New digital markets emerged, for example, markets as a service (e.g., software as a service, platforms as a service, infrastructure as a service). These new markets created a further impact on businesses in relation to the design of organisational structures and business processes. Organisations are now transforming by basing their structures on the logic of platforms resulting in hybrid organisations with management systems that are primarily digital and highly fluid.

Fluidity and changing contexts

Fluidity provides an organisation with the ability to react rapidly to changing contexts, mounting and dismounting agile teams as necessary. This fluidity comes from the organisational structure and executive teams having the requisite level of platform vision. Without a clear understanding of platform architectures and their component elements, an organisation will be constantly challenged, never reaching its potential in the digital economy.

Given that our conception of deep tech platforms within the digital economy takes into account the perspectives of purpose, people and the planet, we help leaders understand platforms by defining them as an enterprise strategy which integrates human and digital dimensions:

Platforms are an open, flexible and extensible set of digital interactions, services and human networks that elevate, scale and amplify value in the digital economy.

We use the word elevation in relation to the lifting of a concept to a higher level; you transcend what you have done previously and create something far more inclusive. Our conception of deep tech is therefore dynamic, consisting of three design movements: the elevation of value propositions, scaling through platform services and amplification through new waves of innovation. The ability of platforms to scale represents a significant opportunity to raise the quality of life for people. Due to the low marginal cost of scaling, once a value proposition has been elevated, it can then be scaled globally at a minimal cost.

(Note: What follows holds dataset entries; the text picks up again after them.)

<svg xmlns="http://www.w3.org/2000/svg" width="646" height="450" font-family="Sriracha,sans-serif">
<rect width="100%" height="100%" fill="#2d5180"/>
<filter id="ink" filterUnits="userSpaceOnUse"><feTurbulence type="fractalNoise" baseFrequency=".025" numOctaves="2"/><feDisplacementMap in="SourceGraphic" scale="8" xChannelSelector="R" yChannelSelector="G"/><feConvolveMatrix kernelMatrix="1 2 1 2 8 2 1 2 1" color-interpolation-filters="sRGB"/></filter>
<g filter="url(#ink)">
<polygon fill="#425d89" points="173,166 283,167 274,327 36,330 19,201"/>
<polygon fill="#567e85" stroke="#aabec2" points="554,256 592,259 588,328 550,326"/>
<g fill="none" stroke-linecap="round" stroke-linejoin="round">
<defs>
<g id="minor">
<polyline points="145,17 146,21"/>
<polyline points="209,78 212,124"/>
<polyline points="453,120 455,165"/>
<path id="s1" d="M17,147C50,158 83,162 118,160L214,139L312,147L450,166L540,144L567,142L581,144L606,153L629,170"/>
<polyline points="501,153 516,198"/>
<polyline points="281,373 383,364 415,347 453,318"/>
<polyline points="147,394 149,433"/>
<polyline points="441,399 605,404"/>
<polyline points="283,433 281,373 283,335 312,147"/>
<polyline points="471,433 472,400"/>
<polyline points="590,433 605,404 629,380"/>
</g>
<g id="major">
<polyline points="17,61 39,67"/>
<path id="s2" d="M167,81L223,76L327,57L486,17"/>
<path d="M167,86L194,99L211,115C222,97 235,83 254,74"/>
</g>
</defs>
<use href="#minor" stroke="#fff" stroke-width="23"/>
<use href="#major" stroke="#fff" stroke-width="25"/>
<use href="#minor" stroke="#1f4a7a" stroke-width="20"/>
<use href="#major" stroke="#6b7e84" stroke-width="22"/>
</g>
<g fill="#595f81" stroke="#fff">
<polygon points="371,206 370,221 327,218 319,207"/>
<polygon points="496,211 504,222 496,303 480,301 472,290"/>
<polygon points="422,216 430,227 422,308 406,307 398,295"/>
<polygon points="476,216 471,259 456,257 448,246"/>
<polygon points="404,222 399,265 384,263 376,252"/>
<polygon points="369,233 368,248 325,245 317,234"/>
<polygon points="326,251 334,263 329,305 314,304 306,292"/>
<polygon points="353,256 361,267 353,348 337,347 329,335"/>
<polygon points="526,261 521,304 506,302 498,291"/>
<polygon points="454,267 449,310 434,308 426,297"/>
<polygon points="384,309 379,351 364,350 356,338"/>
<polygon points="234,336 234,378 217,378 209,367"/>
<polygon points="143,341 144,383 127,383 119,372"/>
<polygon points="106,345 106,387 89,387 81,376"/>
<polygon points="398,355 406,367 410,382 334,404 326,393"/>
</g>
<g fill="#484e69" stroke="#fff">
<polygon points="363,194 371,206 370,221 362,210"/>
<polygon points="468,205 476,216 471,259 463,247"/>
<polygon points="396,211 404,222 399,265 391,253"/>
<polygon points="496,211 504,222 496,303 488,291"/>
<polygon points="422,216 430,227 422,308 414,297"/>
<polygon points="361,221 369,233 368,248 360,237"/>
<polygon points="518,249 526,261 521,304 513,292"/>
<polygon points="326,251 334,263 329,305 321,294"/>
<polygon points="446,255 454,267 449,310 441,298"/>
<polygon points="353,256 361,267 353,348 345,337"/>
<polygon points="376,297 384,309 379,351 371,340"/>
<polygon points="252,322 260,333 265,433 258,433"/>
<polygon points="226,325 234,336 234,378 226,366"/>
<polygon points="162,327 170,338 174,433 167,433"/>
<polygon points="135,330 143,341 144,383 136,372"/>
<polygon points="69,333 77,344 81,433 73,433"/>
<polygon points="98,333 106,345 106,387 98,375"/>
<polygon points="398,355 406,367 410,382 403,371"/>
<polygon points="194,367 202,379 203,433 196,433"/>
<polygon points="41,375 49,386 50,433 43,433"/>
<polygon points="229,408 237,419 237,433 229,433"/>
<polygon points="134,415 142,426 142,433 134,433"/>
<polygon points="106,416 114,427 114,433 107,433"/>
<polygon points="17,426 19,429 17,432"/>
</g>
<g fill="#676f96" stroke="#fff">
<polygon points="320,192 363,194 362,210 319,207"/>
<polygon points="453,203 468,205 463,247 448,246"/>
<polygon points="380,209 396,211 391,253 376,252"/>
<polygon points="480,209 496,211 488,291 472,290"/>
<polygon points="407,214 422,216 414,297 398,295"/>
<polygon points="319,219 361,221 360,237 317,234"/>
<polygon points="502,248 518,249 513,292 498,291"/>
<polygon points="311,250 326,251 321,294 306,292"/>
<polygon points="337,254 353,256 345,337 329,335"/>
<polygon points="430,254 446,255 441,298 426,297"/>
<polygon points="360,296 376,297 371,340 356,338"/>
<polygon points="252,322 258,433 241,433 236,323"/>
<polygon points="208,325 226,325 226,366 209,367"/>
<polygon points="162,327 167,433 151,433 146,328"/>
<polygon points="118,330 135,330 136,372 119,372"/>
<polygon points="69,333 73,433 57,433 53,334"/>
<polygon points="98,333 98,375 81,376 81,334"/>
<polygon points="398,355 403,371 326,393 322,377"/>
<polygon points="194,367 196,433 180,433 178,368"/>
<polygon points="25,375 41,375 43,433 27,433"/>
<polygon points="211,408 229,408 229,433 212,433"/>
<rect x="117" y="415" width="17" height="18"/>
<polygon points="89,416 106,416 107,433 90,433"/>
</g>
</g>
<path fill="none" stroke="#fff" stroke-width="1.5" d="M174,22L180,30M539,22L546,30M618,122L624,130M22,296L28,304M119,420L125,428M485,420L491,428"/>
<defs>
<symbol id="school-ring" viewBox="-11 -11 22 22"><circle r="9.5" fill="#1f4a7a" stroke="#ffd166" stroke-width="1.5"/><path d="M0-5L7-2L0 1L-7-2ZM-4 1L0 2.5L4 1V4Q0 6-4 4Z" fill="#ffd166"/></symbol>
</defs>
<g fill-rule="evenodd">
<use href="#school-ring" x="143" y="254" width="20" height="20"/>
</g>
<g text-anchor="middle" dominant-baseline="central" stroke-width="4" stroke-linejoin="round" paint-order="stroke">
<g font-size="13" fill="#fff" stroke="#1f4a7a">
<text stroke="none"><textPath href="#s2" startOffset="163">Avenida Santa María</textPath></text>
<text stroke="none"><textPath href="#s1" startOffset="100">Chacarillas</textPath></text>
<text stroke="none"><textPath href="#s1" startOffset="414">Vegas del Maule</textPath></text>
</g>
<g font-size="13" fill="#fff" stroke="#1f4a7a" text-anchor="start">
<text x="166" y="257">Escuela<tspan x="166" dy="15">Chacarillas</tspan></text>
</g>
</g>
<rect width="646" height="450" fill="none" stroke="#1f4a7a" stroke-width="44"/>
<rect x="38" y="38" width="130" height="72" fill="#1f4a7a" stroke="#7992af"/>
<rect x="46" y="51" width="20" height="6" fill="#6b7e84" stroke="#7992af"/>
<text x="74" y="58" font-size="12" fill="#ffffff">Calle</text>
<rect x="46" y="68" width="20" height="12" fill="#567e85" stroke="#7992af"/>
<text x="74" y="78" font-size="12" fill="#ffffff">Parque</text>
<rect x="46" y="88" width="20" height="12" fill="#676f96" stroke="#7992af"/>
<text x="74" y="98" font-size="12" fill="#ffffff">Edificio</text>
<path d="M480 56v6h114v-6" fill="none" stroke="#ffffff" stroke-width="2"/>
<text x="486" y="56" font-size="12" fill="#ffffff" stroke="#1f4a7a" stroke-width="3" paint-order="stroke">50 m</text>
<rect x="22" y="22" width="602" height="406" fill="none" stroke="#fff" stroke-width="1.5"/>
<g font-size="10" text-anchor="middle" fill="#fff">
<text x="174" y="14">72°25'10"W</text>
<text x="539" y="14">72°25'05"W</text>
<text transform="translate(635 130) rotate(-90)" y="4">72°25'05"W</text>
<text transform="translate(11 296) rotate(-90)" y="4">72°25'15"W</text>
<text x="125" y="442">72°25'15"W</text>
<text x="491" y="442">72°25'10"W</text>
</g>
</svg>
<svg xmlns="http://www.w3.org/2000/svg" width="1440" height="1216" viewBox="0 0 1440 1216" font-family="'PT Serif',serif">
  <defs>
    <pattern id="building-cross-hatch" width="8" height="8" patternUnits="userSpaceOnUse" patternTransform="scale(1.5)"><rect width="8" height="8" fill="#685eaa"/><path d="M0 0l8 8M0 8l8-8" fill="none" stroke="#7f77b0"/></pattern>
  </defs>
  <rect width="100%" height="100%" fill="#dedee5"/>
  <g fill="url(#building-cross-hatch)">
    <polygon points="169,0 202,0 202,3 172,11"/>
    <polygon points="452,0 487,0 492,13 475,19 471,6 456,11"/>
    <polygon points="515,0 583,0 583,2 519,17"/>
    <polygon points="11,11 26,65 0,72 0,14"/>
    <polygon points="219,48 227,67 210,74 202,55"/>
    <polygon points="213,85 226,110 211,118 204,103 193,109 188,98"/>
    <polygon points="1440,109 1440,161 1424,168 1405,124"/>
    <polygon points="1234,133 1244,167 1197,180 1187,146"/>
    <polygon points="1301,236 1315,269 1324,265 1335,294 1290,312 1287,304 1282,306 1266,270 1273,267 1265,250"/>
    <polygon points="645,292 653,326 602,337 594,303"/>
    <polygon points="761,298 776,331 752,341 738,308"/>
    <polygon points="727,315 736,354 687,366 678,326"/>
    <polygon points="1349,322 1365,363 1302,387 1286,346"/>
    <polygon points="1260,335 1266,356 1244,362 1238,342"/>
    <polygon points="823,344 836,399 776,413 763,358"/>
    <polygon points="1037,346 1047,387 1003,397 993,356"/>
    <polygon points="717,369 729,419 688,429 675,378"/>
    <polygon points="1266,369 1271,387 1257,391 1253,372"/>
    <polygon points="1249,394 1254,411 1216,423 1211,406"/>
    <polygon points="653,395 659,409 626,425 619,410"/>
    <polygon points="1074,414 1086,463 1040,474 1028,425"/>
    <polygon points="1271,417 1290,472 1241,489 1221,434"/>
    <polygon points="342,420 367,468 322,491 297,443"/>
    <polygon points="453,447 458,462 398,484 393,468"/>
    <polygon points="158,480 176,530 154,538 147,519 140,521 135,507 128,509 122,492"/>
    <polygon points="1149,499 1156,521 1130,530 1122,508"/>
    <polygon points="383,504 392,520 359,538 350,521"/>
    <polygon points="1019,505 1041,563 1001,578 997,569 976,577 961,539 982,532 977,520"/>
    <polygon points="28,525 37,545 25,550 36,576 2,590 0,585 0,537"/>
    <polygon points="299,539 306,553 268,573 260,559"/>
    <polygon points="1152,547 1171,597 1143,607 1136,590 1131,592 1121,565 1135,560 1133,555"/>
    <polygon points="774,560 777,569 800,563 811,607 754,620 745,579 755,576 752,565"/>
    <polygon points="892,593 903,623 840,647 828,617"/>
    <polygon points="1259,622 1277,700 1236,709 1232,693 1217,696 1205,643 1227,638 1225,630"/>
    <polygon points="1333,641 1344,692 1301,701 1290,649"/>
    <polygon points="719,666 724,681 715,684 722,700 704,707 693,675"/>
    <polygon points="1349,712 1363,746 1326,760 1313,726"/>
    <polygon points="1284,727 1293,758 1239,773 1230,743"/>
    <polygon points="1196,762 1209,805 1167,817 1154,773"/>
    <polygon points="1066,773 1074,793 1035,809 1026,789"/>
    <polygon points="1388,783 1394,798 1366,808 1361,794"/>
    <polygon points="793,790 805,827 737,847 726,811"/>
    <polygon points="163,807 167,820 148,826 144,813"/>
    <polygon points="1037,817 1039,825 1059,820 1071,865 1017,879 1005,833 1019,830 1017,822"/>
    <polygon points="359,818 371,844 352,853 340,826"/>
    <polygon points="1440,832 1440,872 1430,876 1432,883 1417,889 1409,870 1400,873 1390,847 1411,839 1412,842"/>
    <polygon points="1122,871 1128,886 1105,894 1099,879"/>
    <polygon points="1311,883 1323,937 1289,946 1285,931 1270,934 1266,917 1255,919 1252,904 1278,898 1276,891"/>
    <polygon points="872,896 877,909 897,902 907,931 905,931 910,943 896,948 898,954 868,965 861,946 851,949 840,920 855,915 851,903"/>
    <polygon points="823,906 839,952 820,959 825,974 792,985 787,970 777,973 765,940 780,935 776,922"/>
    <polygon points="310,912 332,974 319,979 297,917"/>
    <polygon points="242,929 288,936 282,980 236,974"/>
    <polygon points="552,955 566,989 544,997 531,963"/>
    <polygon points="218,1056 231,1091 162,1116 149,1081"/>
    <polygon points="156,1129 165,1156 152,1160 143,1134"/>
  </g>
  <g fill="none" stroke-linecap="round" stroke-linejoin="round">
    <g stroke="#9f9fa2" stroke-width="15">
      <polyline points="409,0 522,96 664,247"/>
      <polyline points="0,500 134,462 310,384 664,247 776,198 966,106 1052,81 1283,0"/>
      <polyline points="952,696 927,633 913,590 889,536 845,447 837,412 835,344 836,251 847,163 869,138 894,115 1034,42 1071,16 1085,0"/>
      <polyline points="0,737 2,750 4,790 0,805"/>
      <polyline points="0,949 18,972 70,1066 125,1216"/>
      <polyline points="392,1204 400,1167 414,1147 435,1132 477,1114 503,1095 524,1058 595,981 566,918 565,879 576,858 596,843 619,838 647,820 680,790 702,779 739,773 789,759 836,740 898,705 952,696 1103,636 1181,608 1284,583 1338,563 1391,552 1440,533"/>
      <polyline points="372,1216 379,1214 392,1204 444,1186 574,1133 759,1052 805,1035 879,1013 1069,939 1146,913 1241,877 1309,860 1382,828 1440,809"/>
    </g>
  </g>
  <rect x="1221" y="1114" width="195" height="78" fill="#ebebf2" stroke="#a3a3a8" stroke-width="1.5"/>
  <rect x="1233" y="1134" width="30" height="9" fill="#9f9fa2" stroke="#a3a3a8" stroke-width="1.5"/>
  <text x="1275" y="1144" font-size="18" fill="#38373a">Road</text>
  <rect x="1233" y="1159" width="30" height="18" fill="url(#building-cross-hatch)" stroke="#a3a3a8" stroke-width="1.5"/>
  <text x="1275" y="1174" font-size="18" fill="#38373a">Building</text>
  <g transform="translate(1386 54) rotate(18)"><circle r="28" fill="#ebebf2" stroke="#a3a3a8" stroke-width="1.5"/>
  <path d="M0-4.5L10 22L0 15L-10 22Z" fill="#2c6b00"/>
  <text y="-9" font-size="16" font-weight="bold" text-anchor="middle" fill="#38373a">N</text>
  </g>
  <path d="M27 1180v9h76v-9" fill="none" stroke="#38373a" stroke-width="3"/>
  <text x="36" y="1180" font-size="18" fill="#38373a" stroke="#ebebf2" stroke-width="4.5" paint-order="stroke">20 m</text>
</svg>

Leaders can transform their businesses into amplified organisations by facilitating a systemic understanding of the mindsets, platform architectures, and conceptual definitions of deep tech. This is achieved through an innovation process we call Deep Tech Discovery which integrates ideation for new technological solutions with initiatives to transform the employee experience, training programmes, talent strategies and organisational culture. By seeing discovery as an educational, as well as innovation process, leaders gain the following benefits:

  • enterprise-wide agility through the integration of strategy, value propositions and platform development;
  • an appreciation of the many different mindsets that operate in organisations, for example, the managerial, the entrepreneurial and the visionary;
  • demystification of the core concepts relating to complex platform architectures;
  • an expanded discovery process with a focus on the voice of the customer to the voice of stakeholders;
  • alignment of deep tech platform architectures with the organisation’s strategy and digital operating model.

Deep Tech Discovery works by integrating problem specification and ideation activities with educational sessions based on developing organisation-wide alignment around core concepts and definitions. The result is a more agile form of design and development with engaged contributors for all parts of the organisation.

Deep tech is a movement which is transforming the way we understand technology and which is shaping our world in ways we have never seen before. Those leaders of the future who will be successful in the design and application of deep tech will not just be those who focus on the technological dimension but understand it as a multi-dimensional concept, managing new forms of collaboration between artificial intelligence-based applications which operate at brain scale and human expertise, cognition and decision-making. This will be achieved through the emergence of amplified organisations—intentional regenerative businesses which are purposeful, engaged and hyperconnected, continually evolving themselves guided by their north star of the New 4Ps.

Simon Robinson is the co-author of Deep Tech and the Amplified Organisation and CEO (worldwide) of business consultancy Holonomics.